In our laboratory we have been using a very simple experimental model system to study human diseases associated with protein misfolding and neurodegeneration. We are using the budding yeast, Saccharomyces cerevisiae. Even though human diseases like Parkinson’s disease are very complicated, we hypothesize that some of the defects that underlie the disease are associated with alterations in basic cellular pathways, and nearly all of the key cellular pathways are well-conserved from yeast to human. By using the power of yeast genetics, our laboratory aims to uncover mechanisms associated with terrible disorders such as Parkinson’s disease.

High-throughput Screening Better understand underlying causes of Parkinson’s disease by risk genes VPS35 and EIF4G1.


Two of the newer genes implicated in Parkinson’s disease are EIF4G1 and VPS35. EIF4G1 encodes a translation initiation factor and VPS35 is component of the retromer complex. EIF4G1 and VPS35 both have related genes in yeast (human EIF4G1 = yeast TIF4631 and TIF632 and human VPS35 = yeast VPS35). Since both of the yeast homologs of EIF4G1 and VPS35 are non-essential genes, strains of yeast with deletions of either were alive and growing well. We wanted to define the cellular functions of these genes so we decided to perform a screen to identify genes that we could delete in combination with either Tif4631 or Vps35 that would cause a growth defect. This type of a screen is called a synthetic lethal screen and is a powerful way to identify genes that function in similar cellular processes. It gives us great insight into how the genes interact with the rest of the genome, thereby giving us clues as to the pathways that are perhaps involved in Parkinson’s disease.

High-throughput Screening Better understand underlying causes of Parkinson’s disease by risk genes VPS35 and EIF4G1.

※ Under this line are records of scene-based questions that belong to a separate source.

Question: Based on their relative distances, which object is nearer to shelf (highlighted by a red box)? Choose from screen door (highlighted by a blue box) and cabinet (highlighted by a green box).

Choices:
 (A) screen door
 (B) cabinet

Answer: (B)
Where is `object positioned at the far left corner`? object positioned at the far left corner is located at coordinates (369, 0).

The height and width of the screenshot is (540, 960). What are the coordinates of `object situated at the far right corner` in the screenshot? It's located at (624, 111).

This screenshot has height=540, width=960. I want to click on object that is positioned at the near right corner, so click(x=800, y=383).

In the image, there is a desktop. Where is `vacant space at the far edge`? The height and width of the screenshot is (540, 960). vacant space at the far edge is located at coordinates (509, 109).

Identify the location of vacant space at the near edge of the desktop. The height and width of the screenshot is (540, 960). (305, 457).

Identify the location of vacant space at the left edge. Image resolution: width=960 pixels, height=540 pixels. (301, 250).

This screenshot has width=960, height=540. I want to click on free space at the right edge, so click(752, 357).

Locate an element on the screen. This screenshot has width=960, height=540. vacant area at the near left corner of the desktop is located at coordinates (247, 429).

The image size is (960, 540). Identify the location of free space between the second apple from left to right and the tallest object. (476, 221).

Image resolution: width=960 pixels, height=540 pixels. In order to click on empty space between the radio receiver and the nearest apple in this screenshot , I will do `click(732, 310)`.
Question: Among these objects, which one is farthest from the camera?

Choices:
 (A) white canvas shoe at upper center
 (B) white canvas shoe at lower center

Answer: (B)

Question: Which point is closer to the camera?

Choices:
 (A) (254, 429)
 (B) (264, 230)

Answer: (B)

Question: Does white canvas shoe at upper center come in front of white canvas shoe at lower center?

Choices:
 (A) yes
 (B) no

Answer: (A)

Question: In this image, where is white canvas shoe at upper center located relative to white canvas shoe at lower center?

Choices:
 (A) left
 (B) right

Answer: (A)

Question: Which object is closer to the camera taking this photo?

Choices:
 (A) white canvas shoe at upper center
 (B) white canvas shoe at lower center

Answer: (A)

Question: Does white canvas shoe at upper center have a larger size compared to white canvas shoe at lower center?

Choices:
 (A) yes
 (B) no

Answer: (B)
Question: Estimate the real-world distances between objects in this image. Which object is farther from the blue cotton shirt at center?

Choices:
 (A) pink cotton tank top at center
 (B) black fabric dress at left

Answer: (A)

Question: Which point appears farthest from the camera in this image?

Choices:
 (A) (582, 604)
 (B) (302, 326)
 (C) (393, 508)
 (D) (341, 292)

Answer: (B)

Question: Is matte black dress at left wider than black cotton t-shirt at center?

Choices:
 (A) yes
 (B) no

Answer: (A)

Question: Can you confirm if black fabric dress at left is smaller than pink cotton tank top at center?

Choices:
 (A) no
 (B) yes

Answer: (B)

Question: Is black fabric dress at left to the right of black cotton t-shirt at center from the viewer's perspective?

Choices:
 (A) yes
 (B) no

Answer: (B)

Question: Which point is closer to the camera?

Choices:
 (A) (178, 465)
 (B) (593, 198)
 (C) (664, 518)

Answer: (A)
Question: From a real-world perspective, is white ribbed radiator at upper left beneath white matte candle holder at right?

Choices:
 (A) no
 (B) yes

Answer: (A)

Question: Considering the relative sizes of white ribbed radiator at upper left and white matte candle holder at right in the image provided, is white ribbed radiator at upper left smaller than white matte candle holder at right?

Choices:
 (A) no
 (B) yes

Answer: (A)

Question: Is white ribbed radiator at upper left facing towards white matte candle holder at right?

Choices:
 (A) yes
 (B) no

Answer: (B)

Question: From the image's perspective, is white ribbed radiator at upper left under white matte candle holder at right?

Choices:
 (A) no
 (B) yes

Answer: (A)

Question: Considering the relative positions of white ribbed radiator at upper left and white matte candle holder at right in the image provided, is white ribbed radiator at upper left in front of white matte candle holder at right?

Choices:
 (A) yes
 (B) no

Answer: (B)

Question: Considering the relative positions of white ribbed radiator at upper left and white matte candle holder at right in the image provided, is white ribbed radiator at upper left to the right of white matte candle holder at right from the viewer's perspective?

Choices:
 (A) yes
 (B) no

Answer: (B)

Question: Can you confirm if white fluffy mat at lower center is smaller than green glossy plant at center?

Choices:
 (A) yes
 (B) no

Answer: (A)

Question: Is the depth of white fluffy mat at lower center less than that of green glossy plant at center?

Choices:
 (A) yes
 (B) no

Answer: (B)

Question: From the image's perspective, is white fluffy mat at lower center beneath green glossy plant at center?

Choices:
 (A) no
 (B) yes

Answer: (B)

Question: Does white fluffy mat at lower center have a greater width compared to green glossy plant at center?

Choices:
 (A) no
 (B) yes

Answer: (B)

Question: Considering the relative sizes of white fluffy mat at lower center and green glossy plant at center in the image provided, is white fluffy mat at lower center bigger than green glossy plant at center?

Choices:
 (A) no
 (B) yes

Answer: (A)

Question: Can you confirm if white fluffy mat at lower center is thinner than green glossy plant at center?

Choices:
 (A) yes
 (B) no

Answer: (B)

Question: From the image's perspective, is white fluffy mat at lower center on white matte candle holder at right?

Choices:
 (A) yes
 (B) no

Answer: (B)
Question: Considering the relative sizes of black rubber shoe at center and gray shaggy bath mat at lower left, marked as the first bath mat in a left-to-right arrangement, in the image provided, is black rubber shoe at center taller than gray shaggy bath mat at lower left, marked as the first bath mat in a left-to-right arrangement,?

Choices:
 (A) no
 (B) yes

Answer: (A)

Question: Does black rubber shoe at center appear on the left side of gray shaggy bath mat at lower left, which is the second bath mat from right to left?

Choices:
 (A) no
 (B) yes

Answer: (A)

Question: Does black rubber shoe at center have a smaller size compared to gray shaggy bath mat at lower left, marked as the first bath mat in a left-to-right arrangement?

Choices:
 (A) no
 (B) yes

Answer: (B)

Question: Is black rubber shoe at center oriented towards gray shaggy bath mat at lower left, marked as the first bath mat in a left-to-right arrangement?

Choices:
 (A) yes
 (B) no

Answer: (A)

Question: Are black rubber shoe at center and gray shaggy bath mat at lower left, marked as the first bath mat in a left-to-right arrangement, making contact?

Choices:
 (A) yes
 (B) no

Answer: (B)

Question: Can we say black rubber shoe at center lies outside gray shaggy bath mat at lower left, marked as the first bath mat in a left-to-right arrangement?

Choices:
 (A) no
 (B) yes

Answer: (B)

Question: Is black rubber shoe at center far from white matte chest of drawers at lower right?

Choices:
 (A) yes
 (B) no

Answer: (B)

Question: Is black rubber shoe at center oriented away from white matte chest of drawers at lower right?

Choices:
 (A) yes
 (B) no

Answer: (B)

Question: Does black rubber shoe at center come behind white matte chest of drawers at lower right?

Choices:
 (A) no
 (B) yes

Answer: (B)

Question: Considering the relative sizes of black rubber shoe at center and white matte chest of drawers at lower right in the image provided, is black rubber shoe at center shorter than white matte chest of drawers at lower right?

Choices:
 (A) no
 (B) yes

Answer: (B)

The yeast genome contains about 6,000 genes and about 4,850 of these are non-essential. Manipulating those many strains manually is a tremendous task that is nearly impossible and time consuming. Luckily we were able to utilize the Singer Instruments ROTOR, a High Density Array robot to conduct the monumental screens. This automated robotics method was used to combine each of the 4,850 non-essential haploid yeast deletions with either the vps35 deletion or the tif4631 deletion by mating. This generated diploid cells, which we then sporulated and finally selectively germinated haploid progeny that contained both deletions. All of these tedious tasks were taken care of by our Singer Instruments ROTOR and we did three replicates of the screens. We then used image analysis software to compare the size of colonies in order to identify double mutants that grew worse when compared to either of the single mutants. This gave us great insight into how VPS35 and EIF4G1 functioned. We were then able to take the yeast data and confirm our findings in other model organisms such as the nematode worms and mice. By using the ROTOR, we were able to conduct large genome-wide screens in less than two weeks and produce reliable, statistically testable, and repeatable data.